Yeah...what Evan said. :)
And for the record, I would say that The Matrix took itself seriously the entire time. Of course, that's part of what killed the sequels, but that's neither here nor there...
This is totally off-topic, but thinking about Wanted, then The Matrix, then Star Wars reminded me of this:
I HATE it when movies create an awesome alternate reality, really get you sucked into it, then throw something in straight from the real world. It completely throws me out of the movie. A prime example of this would be the retarded play-by-play announcing (by the annoying as hell Greg Proops, no less) of the pod race in The Phantom Menace.
It's a long time ago in a galazy far, far away! Why is there a two-headed yahoo doing crappy high school quality play-by-play?!? For another (evil) George Lucas example, see the added singing in Jedi by that long-mouthed, loud-mouthed chick in Jabba's lair.
This might be deserving of its own post, actually...
This wasn't really an adaptation of the comic book. They left out like...90% of the characters and maybe 100% of the story. The "twist" is the same, but executed in a wholly different manner.

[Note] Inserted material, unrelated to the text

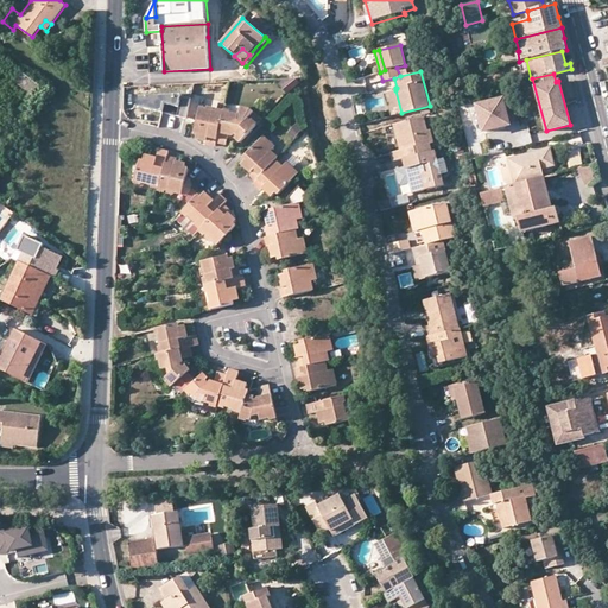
[(277,80),(287,93),(297,82),(295,78),(277,80)]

I guess it's like I Robot, where they paid for the rights to the name but grafted a bunch of slick product endorsements to it instead of the novel. Here, they graft The Matrix onto the bare bones of Wesley Gibson sucking, then not sucking. They kinda leave out the war between supervillains (SUPERVILLAINS!) and invent the magic cotton gin from pretty much nowhere. And the Fraternity of Assassins. And a whole lot of other stuff...like Wesley being a fucking bitch for the whole movie. It's called WANTED because he's a bad person who kills and rapes a lot of things ("I raped an A-list celebrity"), but all that was conveniently left out.
It was still a decent bit of fun.
Well this is interesting. You're one of only a couple of people I've heard ride the fence on this one. It's either been all out hate or all out love. Not having seen it, I don't expect I'd land much higher than you did.
I thought I was going to love this movie. I wanted to love it. I was willing to love it. But then I sorta didn't. Evan derrick said it best - I needed SOME justification to tolerate all the violence, and never got it. What made something like "Kill Bill" so exhilarating was completely absent here, leaving me uncomfortable and feeling a little guilty anytime something cool did happen. Shame.
Fletch, wow we did split on this one. I wanted little more than bloody good fun and so I was pleased. I was just ticked that they had to throw in the voiceover spiel at the end, as a way to justify there whole carnage-fest as some sort of morality tale. Pfft, just put a bullet in 'em and be done with it like any action movie worth its salt.